Outside expert Antonio Chacha (3 Access Advisors / 46 Brooklyn Research) and David Burke (executive director, Ohio Pharmacists Association; former legislator and pharmacy owner) provided historical and market context. Chacha recounted how investigative work in earlier years identified spread pricing and other practices and argued that removing spread pricing alone does not guarantee lower costs because the market can respond with other mechanisms (for example, reconciliations or changes in per‑drug margins). Burke, who helped create the Joint Medicaid Oversight Committee, said the SPBM returns aspects of pharmacy administration to a third‑party administrative model and that state control over drug pricing and the UPDL explains how the program could raise dispensing fees while moderating drug acquisition costs.

Committee members asked operational and fiscal questions. Representatives requested service‑level metrics for the PBM call center; Eckert said the contract requires 90% of calls answered within 30 seconds, a first‑call‑resolution requirement of 99% and an abandonment rate no greater than 5%. Members also requested the exact contract amount paid to GainWell; department staff agreed to provide the precise figure after the hearing. Chair and members discussed the interaction of 340B claims, supplemental rebate collections, and Senate Bill 263, which Eckert said limited state control over certain 340B‑related utilization and contributed to the decline in rebate collections as a percentage of spend.

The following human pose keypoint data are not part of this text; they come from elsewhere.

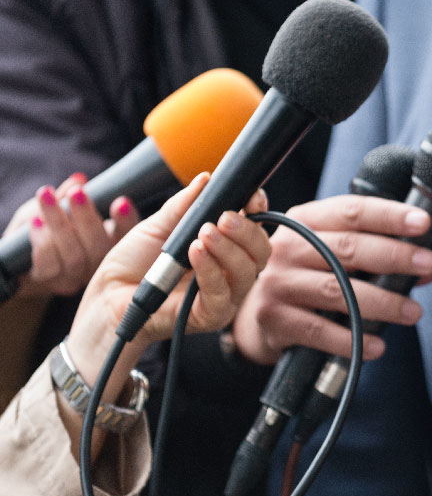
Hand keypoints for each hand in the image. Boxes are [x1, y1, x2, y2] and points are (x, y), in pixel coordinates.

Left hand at [3, 172, 139, 296]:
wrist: (18, 259)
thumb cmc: (43, 229)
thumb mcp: (55, 207)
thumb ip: (68, 195)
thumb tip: (78, 180)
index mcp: (109, 245)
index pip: (126, 235)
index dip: (126, 221)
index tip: (120, 201)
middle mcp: (97, 266)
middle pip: (100, 248)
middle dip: (88, 218)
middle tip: (77, 192)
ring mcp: (74, 278)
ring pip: (74, 256)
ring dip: (59, 224)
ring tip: (47, 196)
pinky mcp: (49, 282)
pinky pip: (48, 264)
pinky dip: (42, 241)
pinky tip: (36, 221)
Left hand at [58, 174, 269, 458]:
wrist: (107, 297)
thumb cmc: (133, 265)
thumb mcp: (158, 226)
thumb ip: (184, 206)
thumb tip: (206, 179)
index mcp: (225, 249)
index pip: (255, 231)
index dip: (258, 211)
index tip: (251, 197)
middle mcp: (230, 273)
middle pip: (260, 252)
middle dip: (247, 231)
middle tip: (224, 217)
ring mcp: (224, 296)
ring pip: (247, 272)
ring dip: (228, 248)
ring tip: (203, 233)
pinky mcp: (209, 316)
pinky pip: (222, 294)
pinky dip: (211, 270)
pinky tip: (195, 252)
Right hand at [232, 194, 431, 364]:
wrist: (256, 316)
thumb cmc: (310, 277)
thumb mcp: (341, 256)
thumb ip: (390, 254)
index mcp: (307, 220)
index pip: (351, 210)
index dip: (389, 215)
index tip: (423, 223)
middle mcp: (288, 246)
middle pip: (347, 247)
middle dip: (394, 255)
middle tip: (428, 264)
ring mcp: (278, 283)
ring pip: (338, 291)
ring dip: (382, 303)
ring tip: (413, 312)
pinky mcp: (274, 319)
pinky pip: (319, 331)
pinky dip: (353, 340)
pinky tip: (378, 346)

No formal votes on the SPBM policy were taken at the meeting. The committee approved the previous meeting minutes by unanimous voice approval earlier in the session. Staff were asked to provide follow‑up materials, including the exact GainWell contract amount and the Milliman report (both referred to in testimony).

Ending: Committee leaders said they would continue oversight; no new committee action to alter the SPBM contract or its waiver was taken at the meeting.